* Task inputs:
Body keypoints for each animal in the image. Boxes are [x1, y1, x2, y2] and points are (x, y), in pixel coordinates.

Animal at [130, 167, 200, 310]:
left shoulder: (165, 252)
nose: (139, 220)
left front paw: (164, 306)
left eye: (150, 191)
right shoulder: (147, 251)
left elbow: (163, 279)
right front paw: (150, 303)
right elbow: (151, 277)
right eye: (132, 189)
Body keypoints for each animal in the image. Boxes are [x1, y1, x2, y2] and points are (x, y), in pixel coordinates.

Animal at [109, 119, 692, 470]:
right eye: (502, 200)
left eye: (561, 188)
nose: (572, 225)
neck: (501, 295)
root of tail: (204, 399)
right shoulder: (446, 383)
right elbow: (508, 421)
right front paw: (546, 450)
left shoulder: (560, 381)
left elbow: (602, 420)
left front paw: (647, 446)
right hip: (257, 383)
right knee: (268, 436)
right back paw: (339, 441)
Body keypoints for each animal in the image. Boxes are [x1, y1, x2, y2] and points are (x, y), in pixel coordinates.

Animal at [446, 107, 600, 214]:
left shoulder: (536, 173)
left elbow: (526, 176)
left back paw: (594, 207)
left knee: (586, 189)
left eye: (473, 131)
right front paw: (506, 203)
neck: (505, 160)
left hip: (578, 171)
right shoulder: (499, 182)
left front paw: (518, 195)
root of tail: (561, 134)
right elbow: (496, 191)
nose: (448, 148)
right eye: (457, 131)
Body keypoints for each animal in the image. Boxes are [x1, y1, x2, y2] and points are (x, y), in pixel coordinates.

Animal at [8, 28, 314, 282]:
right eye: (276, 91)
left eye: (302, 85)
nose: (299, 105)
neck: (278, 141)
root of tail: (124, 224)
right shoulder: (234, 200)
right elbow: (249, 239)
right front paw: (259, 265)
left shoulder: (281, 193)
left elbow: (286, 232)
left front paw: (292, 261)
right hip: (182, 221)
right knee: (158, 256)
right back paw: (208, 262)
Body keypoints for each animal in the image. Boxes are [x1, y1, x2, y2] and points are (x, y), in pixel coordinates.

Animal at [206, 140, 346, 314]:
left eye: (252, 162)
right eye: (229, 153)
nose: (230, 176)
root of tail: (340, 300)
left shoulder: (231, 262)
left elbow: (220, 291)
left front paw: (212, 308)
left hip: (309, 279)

* * *

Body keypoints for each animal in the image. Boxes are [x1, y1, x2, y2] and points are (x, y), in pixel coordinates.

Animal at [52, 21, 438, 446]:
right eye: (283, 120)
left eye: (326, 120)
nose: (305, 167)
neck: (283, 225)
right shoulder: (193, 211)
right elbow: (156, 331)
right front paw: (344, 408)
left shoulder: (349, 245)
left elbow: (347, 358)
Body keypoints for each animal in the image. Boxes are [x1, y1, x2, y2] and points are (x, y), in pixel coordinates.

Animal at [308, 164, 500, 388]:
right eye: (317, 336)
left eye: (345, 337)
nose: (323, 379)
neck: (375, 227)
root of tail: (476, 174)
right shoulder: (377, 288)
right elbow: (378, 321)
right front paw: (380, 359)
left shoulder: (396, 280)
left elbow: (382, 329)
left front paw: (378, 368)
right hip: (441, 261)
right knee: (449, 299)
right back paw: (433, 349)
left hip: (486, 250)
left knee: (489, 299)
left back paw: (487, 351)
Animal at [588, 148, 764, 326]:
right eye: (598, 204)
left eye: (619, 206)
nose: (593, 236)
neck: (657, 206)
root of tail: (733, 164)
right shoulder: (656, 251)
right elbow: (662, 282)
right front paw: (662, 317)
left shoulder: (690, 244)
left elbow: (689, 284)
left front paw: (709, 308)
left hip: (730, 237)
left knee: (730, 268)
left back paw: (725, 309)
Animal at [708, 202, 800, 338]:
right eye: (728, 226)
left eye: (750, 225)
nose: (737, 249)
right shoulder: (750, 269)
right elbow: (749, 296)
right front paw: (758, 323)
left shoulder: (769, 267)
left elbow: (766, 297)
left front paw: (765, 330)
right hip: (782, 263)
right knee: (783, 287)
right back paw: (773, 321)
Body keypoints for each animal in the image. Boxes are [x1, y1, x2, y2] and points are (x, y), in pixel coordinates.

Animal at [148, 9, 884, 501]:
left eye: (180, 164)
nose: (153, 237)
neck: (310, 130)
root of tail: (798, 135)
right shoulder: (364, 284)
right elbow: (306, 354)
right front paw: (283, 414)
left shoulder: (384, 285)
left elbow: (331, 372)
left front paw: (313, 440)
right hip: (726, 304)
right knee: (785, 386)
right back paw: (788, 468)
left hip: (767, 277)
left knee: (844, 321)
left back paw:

...

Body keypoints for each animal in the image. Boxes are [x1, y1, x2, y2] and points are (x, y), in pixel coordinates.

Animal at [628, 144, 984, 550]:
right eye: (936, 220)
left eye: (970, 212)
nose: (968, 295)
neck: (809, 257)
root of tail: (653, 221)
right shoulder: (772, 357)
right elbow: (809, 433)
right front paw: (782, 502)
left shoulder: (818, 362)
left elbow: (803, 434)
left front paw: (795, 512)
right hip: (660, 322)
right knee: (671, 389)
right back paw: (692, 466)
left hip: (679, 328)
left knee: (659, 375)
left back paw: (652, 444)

* Work instructions:
In the material above, how many lines include the string "neck"? State the number alone.

* Solved exercise:
8